Orally administered SIVEXTRO inhibits Breast Cancer Resistance Protein (BCRP) in the intestine, which can increase the plasma concentrations of orally administered BCRP substrates, and the potential for adverse reactions. If possible, an interruption in the treatment of the co-administered BCRP substrate medicinal product should be considered during treatment with SIVEXTRO, especially for BCRP substrates with a narrow therapeutic index (e.g., methotrexate or topotecan). If coadministration cannot be avoided, monitor for adverse reactions related to the concomitantly administered BCRP substrates, including rosuvastatin. [See Clinical Pharmacology (12.3).] SIVEXTRO (when administered orally) can increase the plasma concentrations of orally administered Breast Cancer Resistance Protein BCRP substrates. Monitor for adverse reactions related to the concomitant BCRP substrates if coadministration cannot be avoided. (7, 12.3)

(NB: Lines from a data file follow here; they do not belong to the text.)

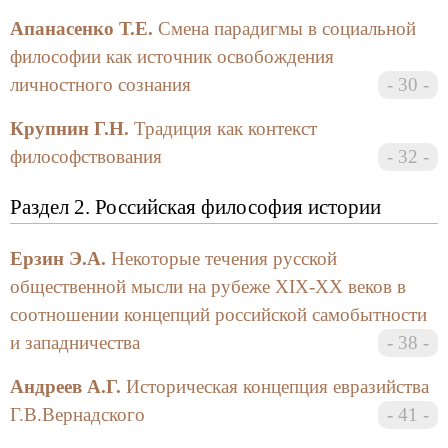
значительной степени «снимаются» теми
Апанасенко Т.Е.
Смена парадигмы в социальной
конкретными материалами, которые были получены
философии как источник освобождения
для обсуждения и публикации. Работы участников
личностного сознания
30
конференции, представленные в данном сборнике,
выдержаны в духе серьезного и заинтересованного
Крупнин Г.Н.
Традиция как контекст
обсуждения насущных проблем России. При этом
философствования
32
различия в точках зрения, как правило, не
выливаются в идеологическое состязание. Это
Раздел 2. Российская философия истории
приводит к интересным и важным для практики
теоретическим выводам. Умение слушать и слышать
Ерзин Э.А.
Некоторые течения русской
друг друга — замечательное качество лучших
представителей русской культуры «золотого» и
общественной мысли на рубеже XIX-XX веков в
«серебряного» веков. Представляется, что эта
соотношении концепций российской самобытности
традиция была востребована и участниками нашей
и западничества
38
конференции. У нас одна Родина, и любовь к ней —
это главное чувство, обязывающее задумываться о
Андреев А.Г.
Историческая концепция евразийства
судьбе России, искать — уже на пороге XXI в. —
Г.В.Вернадского
41
выходы из запутанных коллизий социального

Use In Specific Populations
8.1 Pregnancy Pregnancy Category C There are no adequate and well-controlled studies of SIVEXTRO in pregnant women. SIVEXTRO should be used during pregnancy only if the potential benefit justifies the potential risk to the fetus. In embryo-fetal studies, tedizolid phosphate was shown to produce fetal developmental toxicities in mice, rats, and rabbits. Fetal developmental effects occurring in mice in the absence of maternal toxicity included reduced fetal weights and an increased incidence of costal cartilage anomalies at the high dose of 25 mg/kg/day (4-fold the estimated human exposure level based on AUCs). In rats, decreased fetal weights and increased skeletal variations including reduced ossification of the sternebrae, vertebrae, and skull were observed at the high dose of 15 mg/kg/day (6-fold the estimated human exposure based on AUCs) and were associated with maternal toxicity (reduced maternal body weights). In rabbits, reduced fetal weights but no malformations or variations were observed at doses associated with maternal toxicity. The no observed adverse effect levels (NOAELs) for fetal toxicity in mice (5 mg/kg/day), maternal and fetal toxicity in rats (2.5 mg/kg/day), and rabbits (1 mg/kg/day) were associated with tedizolid plasma area under the curve (AUC) values approximately equivalent to (mice and rats) or 0.04-fold (rabbit) the tedizolid AUC value associated with the oral human therapeutic dose. In a pre-postnatal study, there were no adverse maternal or offspring effects when female rats were treated during pregnancy and lactation with tedizolid phosphate at the highest tested dose of 3.75 mg/kg/day, with plasma tedizolid exposure (AUC) approximately equivalent to the human plasma AUC exposure at the clinical dose of 200 mg/day. 8.3 Nursing Mothers Tedizolid is excreted in the breast milk of rats. It is not known whether tedizolid is excreted in human milk. Because many drugs are excreted in human milk, caution should be exercised when SIVEXTRO is administered to a nursing woman. 8.4 Pediatric Use Safety and effectiveness in pediatric patients below the age of 18 have not been established. 8.5 Geriatric Use Clinical studies of SIVEXTRO did not include sufficient numbers of subjects aged 65 and over to determine whether they respond differently from younger subjects. No overall differences in pharmacokinetics were observed between elderly subjects and younger subjects.